I picked this one up on M’s recommendation (I’m not a Bronte fan); she said it was her favorite of the Bronte books she had to read in class, and that I might like it.

The basic plot is this:  a woman — Mrs. Helen Graham — moves into an empty house with her son. She soon becomes the subject of gossip in the neighborhood, and garners the interest of a young man, Gilbert Markham, who soon professes his love for her. Unfortunately, Mrs. Graham isn’t free to love, and she — through letting Gilbert read her diary — confesses all to him. And the all is sordid. She thought she was marrying a good man (or at the very least, an okay one that she could reform) and it turned out that she, well, didn’t. He was a liar, a cheat, a philanderer, and not very kind her her. She put up with it for a while, for the sake of their child, but eventually had enough and left.  Which was unheard of in 1847.

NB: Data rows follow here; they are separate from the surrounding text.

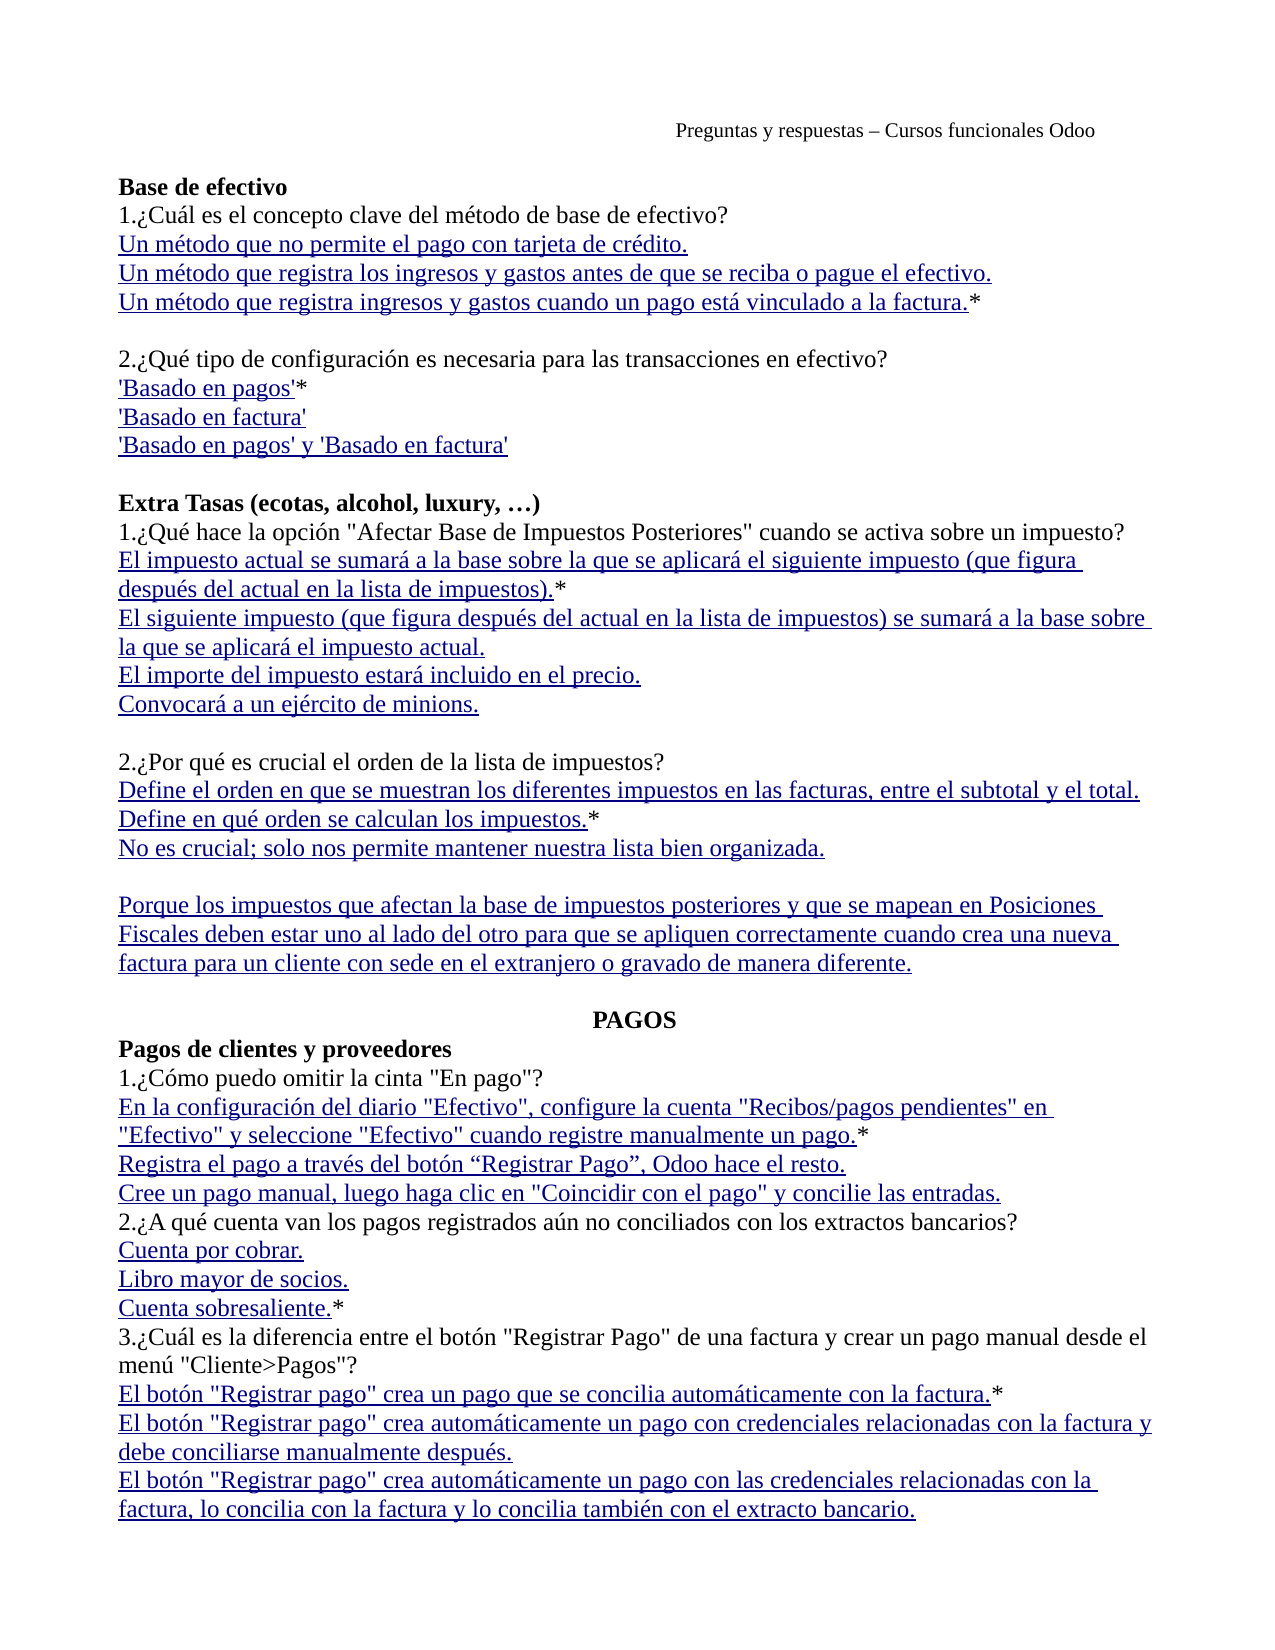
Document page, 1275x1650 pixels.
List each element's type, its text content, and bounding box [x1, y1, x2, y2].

text El importe del impuesto estará incluido en el precio. [118, 660, 1157, 689]
text El botón "Registrar pago" crea automáticamente un pago con las credenciales relacionadas con la factura, lo concilia con la factura y lo concilia también con el extracto bancario. [118, 1465, 1157, 1523]
text 2.¿Por qué es crucial el orden de la lista de impuestos? [118, 747, 1157, 775]
text 'Basado en factura' [118, 402, 1157, 430]
text El botón "Registrar pago" crea automáticamente un pago con credenciales relacionadas con la factura y debe conciliarse manualmente después. [118, 1408, 1157, 1465]
text PAGOS [118, 1005, 1157, 1034]
text Cree un pago manual, luego haga clic en "Coincidir con el pago" y concilie las entradas. [118, 1178, 1157, 1207]
text 'Basado en pagos'* [118, 373, 1157, 402]
text 2.¿Qué tipo de configuración es necesaria para las transacciones en efectivo? [118, 344, 1157, 373]
text 2.¿A qué cuenta van los pagos registrados aún no conciliados con los extractos bancarios? [118, 1207, 1157, 1235]
text Convocará a un ejército de minions. [118, 689, 1157, 718]
text El impuesto actual se sumará a la base sobre la que se aplicará el siguiente impuesto (que figura después del actual en la lista de impuestos).* [118, 545, 1157, 603]
text En la configuración del diario "Efectivo", configure la cuenta "Recibos/pagos pendientes" en "Efectivo" y seleccione "Efectivo" cuando registre manualmente un pago.* [118, 1092, 1157, 1149]
text Pagos de clientes y proveedores [118, 1034, 1157, 1063]
text Libro mayor de socios. [118, 1264, 1157, 1293]
text Porque los impuestos que afectan la base de impuestos posteriores y que se mapean en Posiciones Fiscales deben estar uno al lado del otro para que se apliquen correctamente cuando crea una nueva factura para un cliente con sede en el extranjero o gravado de manera diferente. [118, 890, 1157, 977]
text Define en qué orden se calculan los impuestos.* [118, 804, 1157, 833]
text Un método que registra ingresos y gastos cuando un pago está vinculado a la factura.* [118, 287, 1157, 315]
text El siguiente impuesto (que figura después del actual en la lista de impuestos) se sumará a la base sobre la que se aplicará el impuesto actual. [118, 603, 1157, 660]
text Registra el pago a través del botón “Registrar Pago”, Odoo hace el resto. [118, 1149, 1157, 1178]
text Un método que no permite el pago con tarjeta de crédito. [118, 229, 1157, 258]
text 1.¿Cuál es el concepto clave del método de base de efectivo? [118, 200, 1157, 229]
text El botón "Registrar pago" crea un pago que se concilia automáticamente con la factura.* [118, 1379, 1157, 1408]
text Define el orden en que se muestran los diferentes impuestos en las facturas, entre el subtotal y el total. [118, 775, 1157, 804]
text Extra Tasas (ecotas, alcohol, luxury, …) [118, 488, 1157, 517]
text No es crucial; solo nos permite mantener nuestra lista bien organizada. [118, 833, 1157, 862]
text Cuenta sobresaliente.* [118, 1293, 1157, 1322]
text 1.¿Cómo puedo omitir la cinta "En pago"? [118, 1063, 1157, 1092]
text 1.¿Qué hace la opción "Afectar Base de Impuestos Posteriores" cuando se activa sobre un impuesto? [118, 517, 1157, 545]
text 'Basado en pagos' y 'Basado en factura' [118, 430, 1157, 459]
text Base de efectivo [118, 172, 1157, 200]
text Un método que registra los ingresos y gastos antes de que se reciba o pague el efectivo. [118, 258, 1157, 287]
text Cuenta por cobrar. [118, 1235, 1157, 1264]
text 3.¿Cuál es la diferencia entre el botón "Registrar Pago" de una factura y crear un pago manual desde el menú "Cliente>Pagos"? [118, 1322, 1157, 1379]
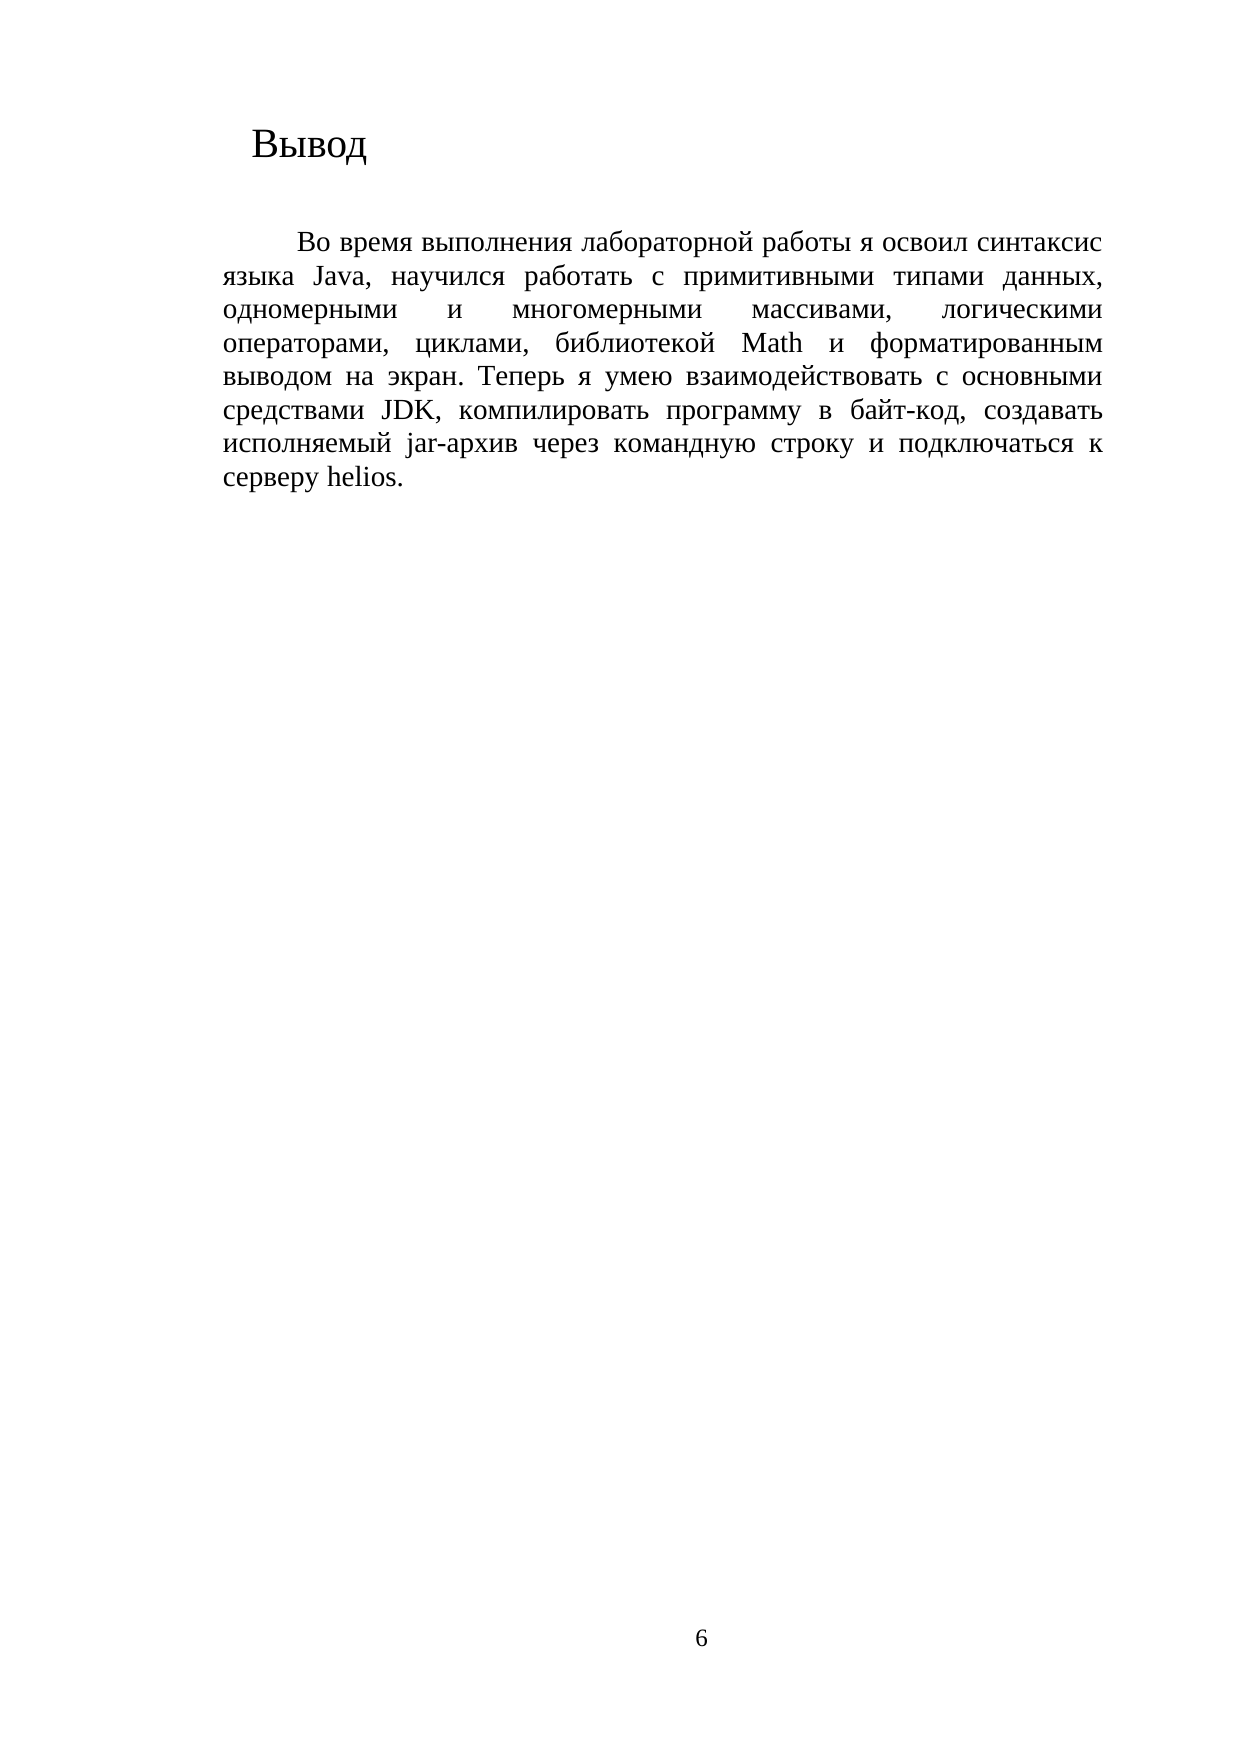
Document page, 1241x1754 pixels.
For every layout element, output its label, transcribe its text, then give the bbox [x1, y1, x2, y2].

So, on the one hand: good for her! Good for her for getting her and her child out of the marriage. Good for her for sticking up to her beliefs. Good for her for staying strong.

But.

Ugh, why do the Brontes have to be SO moralistic? Was it just a Victorian thing? Even though she was the victim, and I think her husband was all sorts of Awful, she was SO very moralistic. She had absolutely no faults about her, and was always right. Which makes for a very boring main character. It was all: oh! look at the virtuous woman and how she suffers. And I don’t mean to demean women’s suffering or the fact that they were (are!) treated badly at the hands of men. It’s just that, as a character in a book, reading about someone who is So Good is kind of, well, dull.

And then there’s the end. (Spoilers ahead.) She goes back to her husband when he gets ill (really?) because she’s So Good. And then he dies, so she’s free to remarry Markham and live happily ever after. Nice and all, but I dislike the Victorian (again!) notion that a woman is only happy with the (right) man. I’ll give Anne props for including the (right); I’m sure societal conventions were more along the lines of marry the girl off, as long as he’s rich who cares. (See: Jane Austen.) It makes me glad for how far we’ve come.

Or maybe just reading the Brontes makes me irritable. They’re all melodrama and no humor or societal observation. Give me Austen any day.